From 2008 through 2011, gold was a hotly debated subject within financial circles as we acclimated to the idea that the Fed could double and triple its balance sheet and somehow not debase the dollar. On the one hand there were gold bugs, who argued that gold was the only true form of money based on the precedent of thousands of years of economic history.  On the other side there was the intelligentsia, which argued that gold was a “barabarous relic” purchased by uncivilized people, and that the value of gold was purely psychological.

At first, gold bugs had the advantage in the debate–between 2008 and 2011 the price of gold rose by 150%, but since then the price has fallen by 35% from its peak.  As gold prices collapsed and the price of stocks rose, the gold debate has mostly faded from the discourse.

I’ve often thought that both sides of the gold argument had the gold market mis-analyzed.  The intelligentsia’s argument was flawed because at the most basic level, the value of all goods and services (e.g. a Coca Cola, BMW or a massage) are just as psychological as the value of gold.  The value of companies, which generate profits by producing goods and services, are just a derivative of that psychological (“hedonic”) value.

On the other hand, the gold bugs were wrong because gold doesn’t have significantly greater monetary characteristics than anything else that has tradable value.  You can get people to do things for you if you promise to give them an iPhone too.

Gold is a product like any other and its underlying value is tied to its hedonic value just like everything else.  The hedonic value of gold, which sets the intrinsic value of the metal is set by its value as jewelry.  Certain consumers will pay money to adorn themselves gold it because they think it looks pretty.  The price at which they are willing to do this sets the price for the rest of the gold market.

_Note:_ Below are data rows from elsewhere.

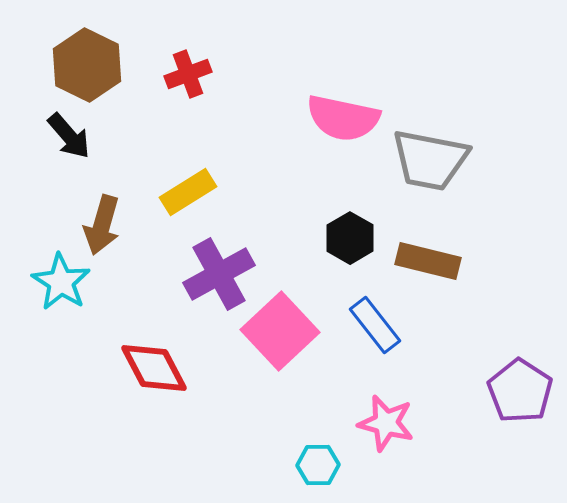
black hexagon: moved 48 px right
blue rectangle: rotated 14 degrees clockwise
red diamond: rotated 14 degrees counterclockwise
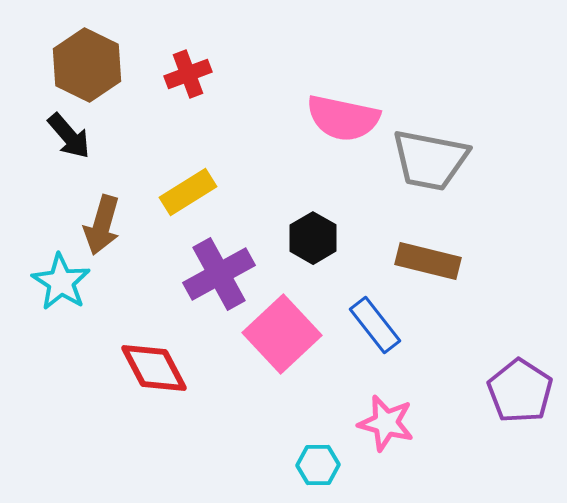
black hexagon: moved 37 px left
pink square: moved 2 px right, 3 px down
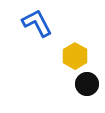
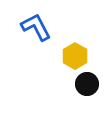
blue L-shape: moved 1 px left, 4 px down
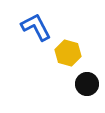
yellow hexagon: moved 7 px left, 3 px up; rotated 15 degrees counterclockwise
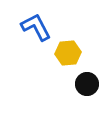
yellow hexagon: rotated 20 degrees counterclockwise
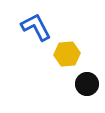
yellow hexagon: moved 1 px left, 1 px down
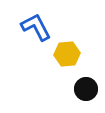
black circle: moved 1 px left, 5 px down
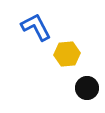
black circle: moved 1 px right, 1 px up
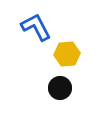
black circle: moved 27 px left
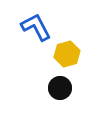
yellow hexagon: rotated 10 degrees counterclockwise
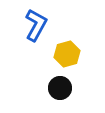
blue L-shape: moved 2 px up; rotated 56 degrees clockwise
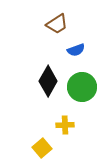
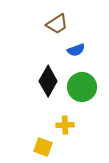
yellow square: moved 1 px right, 1 px up; rotated 30 degrees counterclockwise
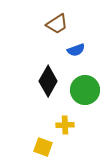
green circle: moved 3 px right, 3 px down
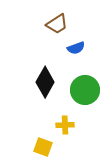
blue semicircle: moved 2 px up
black diamond: moved 3 px left, 1 px down
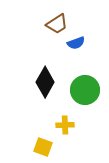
blue semicircle: moved 5 px up
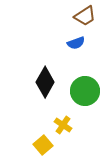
brown trapezoid: moved 28 px right, 8 px up
green circle: moved 1 px down
yellow cross: moved 2 px left; rotated 36 degrees clockwise
yellow square: moved 2 px up; rotated 30 degrees clockwise
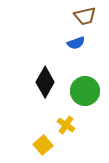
brown trapezoid: rotated 20 degrees clockwise
yellow cross: moved 3 px right
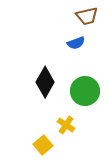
brown trapezoid: moved 2 px right
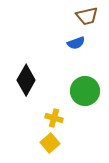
black diamond: moved 19 px left, 2 px up
yellow cross: moved 12 px left, 7 px up; rotated 18 degrees counterclockwise
yellow square: moved 7 px right, 2 px up
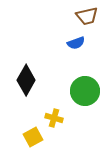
yellow square: moved 17 px left, 6 px up; rotated 12 degrees clockwise
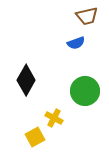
yellow cross: rotated 12 degrees clockwise
yellow square: moved 2 px right
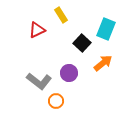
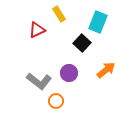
yellow rectangle: moved 2 px left, 1 px up
cyan rectangle: moved 8 px left, 7 px up
orange arrow: moved 3 px right, 7 px down
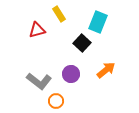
red triangle: rotated 12 degrees clockwise
purple circle: moved 2 px right, 1 px down
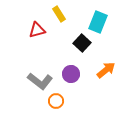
gray L-shape: moved 1 px right
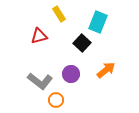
red triangle: moved 2 px right, 6 px down
orange circle: moved 1 px up
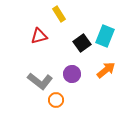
cyan rectangle: moved 7 px right, 14 px down
black square: rotated 12 degrees clockwise
purple circle: moved 1 px right
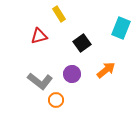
cyan rectangle: moved 16 px right, 8 px up
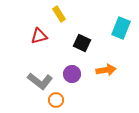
black square: rotated 30 degrees counterclockwise
orange arrow: rotated 30 degrees clockwise
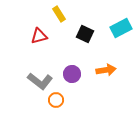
cyan rectangle: rotated 40 degrees clockwise
black square: moved 3 px right, 9 px up
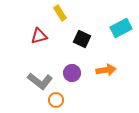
yellow rectangle: moved 1 px right, 1 px up
black square: moved 3 px left, 5 px down
purple circle: moved 1 px up
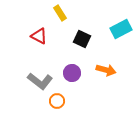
cyan rectangle: moved 1 px down
red triangle: rotated 42 degrees clockwise
orange arrow: rotated 24 degrees clockwise
orange circle: moved 1 px right, 1 px down
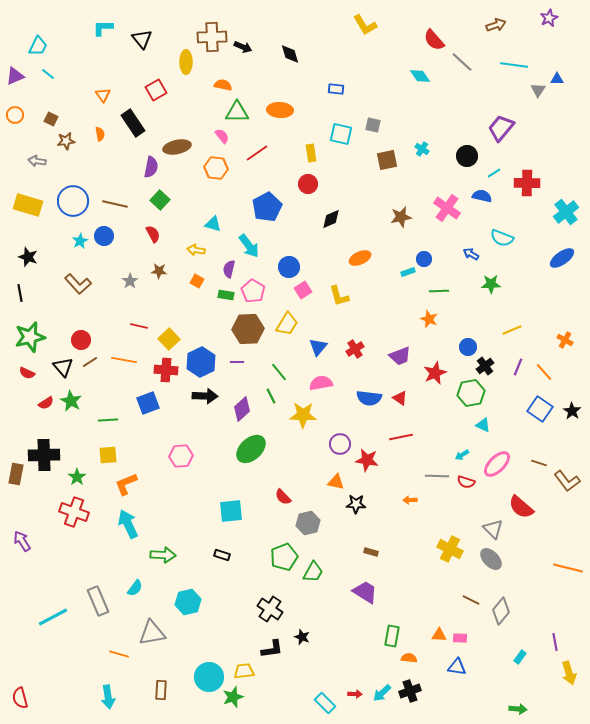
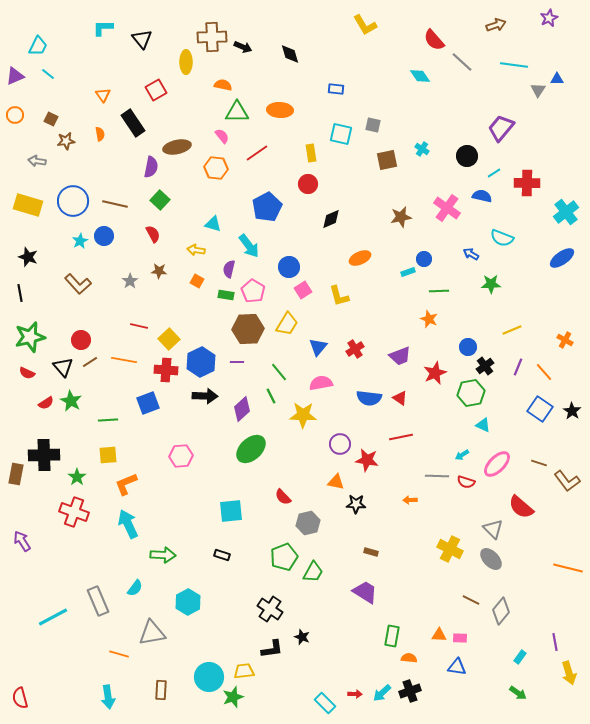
cyan hexagon at (188, 602): rotated 15 degrees counterclockwise
green arrow at (518, 709): moved 16 px up; rotated 30 degrees clockwise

With this view of the gold market, Tiffany said something about gold on its earnings call last week that made me take notice.  The company noted that sales of gold jewelry were strong:

we’re pleased that fashion jewelry unit sales are benefiting from strength in gold jewelry.”

If jewelry demand is picking back up, it could be a sign that the price of gold has gotten closer to its intrinsic value.

In 2011, prices reached high enough that gold jewelry sales slowed meaningfully.  Now though, gold may be starting to look more affordable again, especially when the buyer looks at a savings account that has been increasing with the stock market.

Because stocks have risen and gold prices have fallen, the price of gold relative to stocks has fallen back to 2008 levels.  This can be taken as a rough proxy of what the cost of gold looks like relative to a person’s discretionary savings.  Gold is a luxury purchase, typically made when someone feels flush with cash.  As the stock market has risen, more people are feeling more financially secure, and since the price of gold hasn’t risen at the same pace, gold may look cheap on a relative basis.